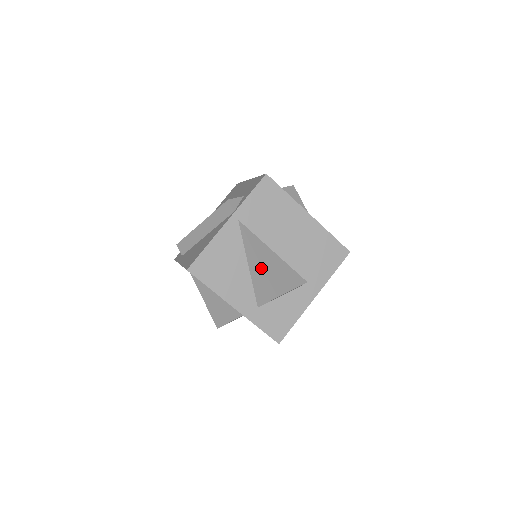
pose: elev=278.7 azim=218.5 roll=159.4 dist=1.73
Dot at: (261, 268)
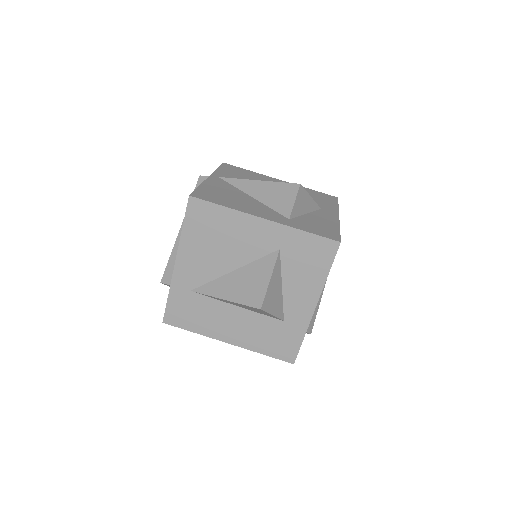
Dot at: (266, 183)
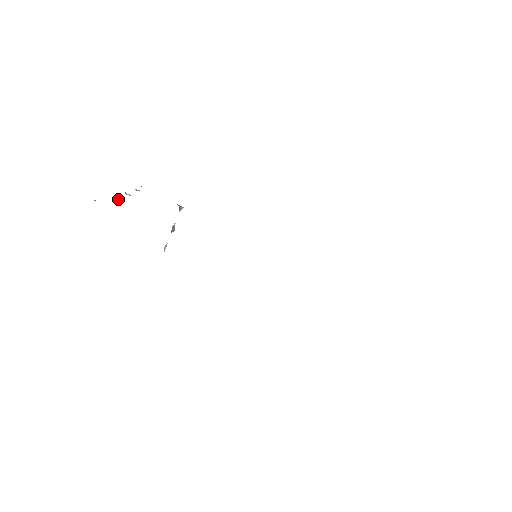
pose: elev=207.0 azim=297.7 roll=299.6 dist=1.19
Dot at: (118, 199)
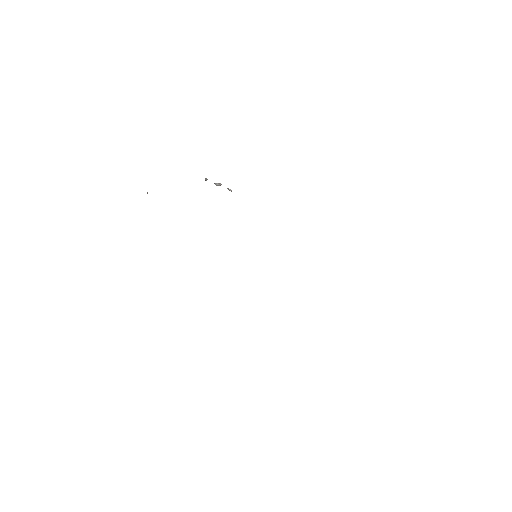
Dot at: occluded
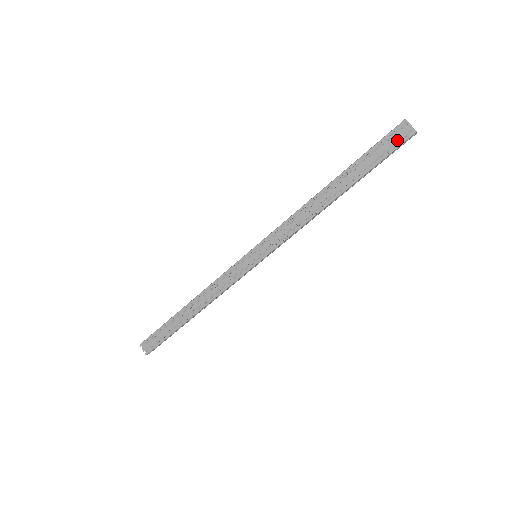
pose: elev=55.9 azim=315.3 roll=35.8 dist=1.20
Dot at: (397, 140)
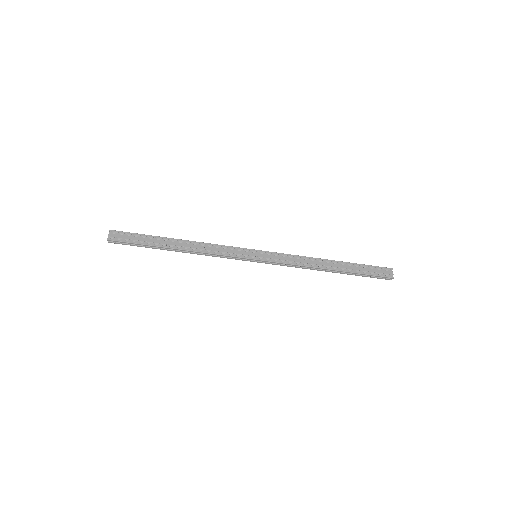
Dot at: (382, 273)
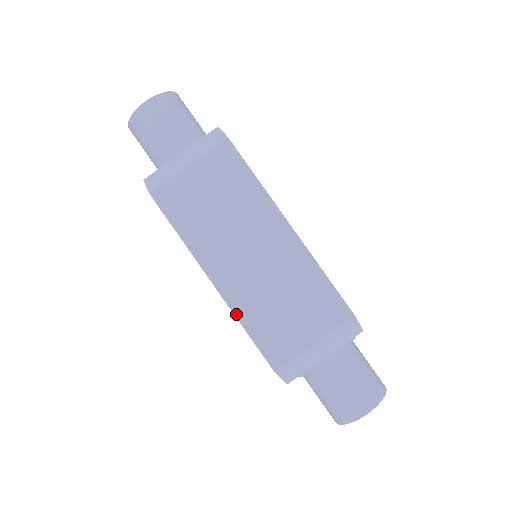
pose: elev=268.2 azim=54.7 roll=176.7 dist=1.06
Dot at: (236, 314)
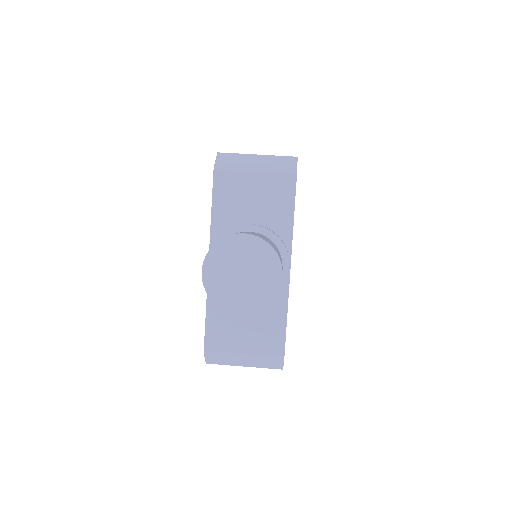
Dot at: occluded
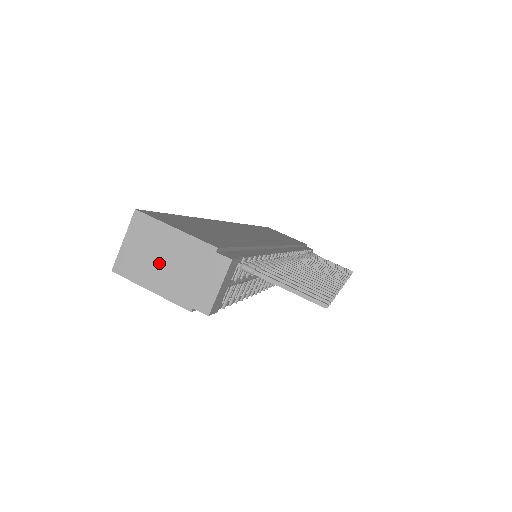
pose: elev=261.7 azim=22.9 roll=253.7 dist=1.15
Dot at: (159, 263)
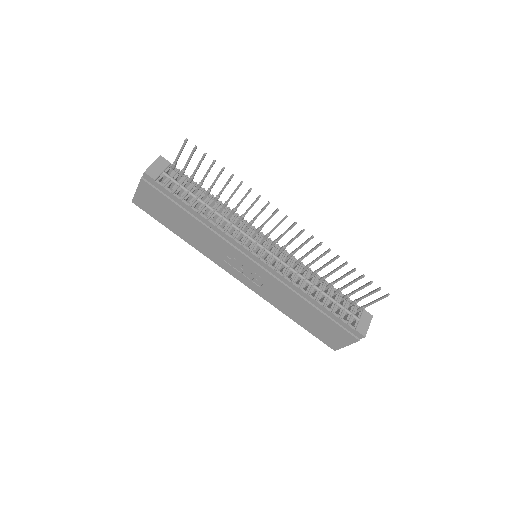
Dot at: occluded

--

위 항목 전체를 한 줄이 문자열 하나가 되는 JSON 목록으로 다시 쓰되, 빈 줄은 제외하십시오. 답에는 그림을 넣지 마십시오.

[
  "pose: elev=278.7 azim=218.5 roll=159.4 dist=1.73",
  "Dot at: (261, 268)",
  "Dot at: (266, 183)",
  "pose: elev=207.0 azim=297.7 roll=299.6 dist=1.19",
  "Dot at: (118, 199)",
  "Dot at: occluded",
  "pose: elev=55.9 azim=315.3 roll=35.8 dist=1.20",
  "Dot at: (397, 140)",
  "Dot at: (382, 273)",
  "pose: elev=268.2 azim=54.7 roll=176.7 dist=1.06",
  "Dot at: (236, 314)",
  "Dot at: occluded",
  "pose: elev=261.7 azim=22.9 roll=253.7 dist=1.15",
  "Dot at: (159, 263)",
  "Dot at: occluded"
]